Четыре
В пятницу он все еще чувствовал себя неважно, но температура уже спала, так что он решил пойти на работу: его приводила в ужас мысль, что придется провести еще один день под назойливой опекой матери.
В среду, когда ему было особенно плохо – после историй с канарейкой и подаренной Тересой книгой, – его разбудили чьи-то шаги в гостиной. Ему снился кошмар, и от звука чужих шагов сердце его забилось и во рту пересохло.

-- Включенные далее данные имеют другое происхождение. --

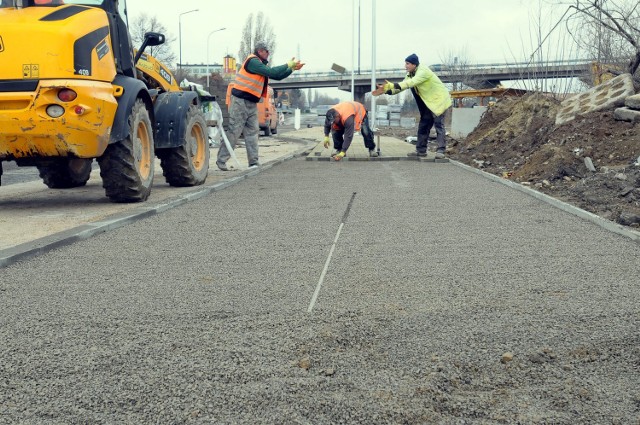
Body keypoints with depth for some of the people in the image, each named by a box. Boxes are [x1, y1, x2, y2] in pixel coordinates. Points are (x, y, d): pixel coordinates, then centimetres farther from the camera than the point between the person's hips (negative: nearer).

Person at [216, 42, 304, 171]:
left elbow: (277, 76, 17)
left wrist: (292, 69, 8)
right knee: (233, 131, -7)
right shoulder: (252, 61, -12)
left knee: (252, 132, 5)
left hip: (251, 103, 10)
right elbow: (271, 72, -20)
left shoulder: (261, 64, 17)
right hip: (240, 101, -9)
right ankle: (221, 160, -2)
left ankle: (254, 162, 5)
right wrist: (288, 65, -11)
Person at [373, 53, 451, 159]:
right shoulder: (410, 75, 5)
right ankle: (421, 150, 12)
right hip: (428, 102, 9)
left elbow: (412, 82, -38)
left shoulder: (423, 71, -23)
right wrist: (385, 90, -14)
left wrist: (393, 85, -45)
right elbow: (401, 87, 1)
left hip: (439, 99, -9)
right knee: (423, 126, 7)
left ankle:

– Кто там? – выговорил он наконец.
– Это я, сынок, – услышал он. Дверь спальни приоткрылась, и в нее заглянула мать Хулио. – Я позвонила тебе на работу – хотела напомнить, что завтра у отца день рождения, и Роса сказала, что ты заболел. Я тут пыталась прибрать немного до прихода врача. Извини, что разбудила.
Хулио в третий раз за месяц пожалел, что в минуту слабости дал матери ключи от своей квартиры.
Мать вошла в спальню и начала привычно и деловито наводить порядок. Провела рукой по одеялу, разгладив складки, и тем же самым жестом провела рукой по лицу сына, не разгладив, однако, его первых морщин.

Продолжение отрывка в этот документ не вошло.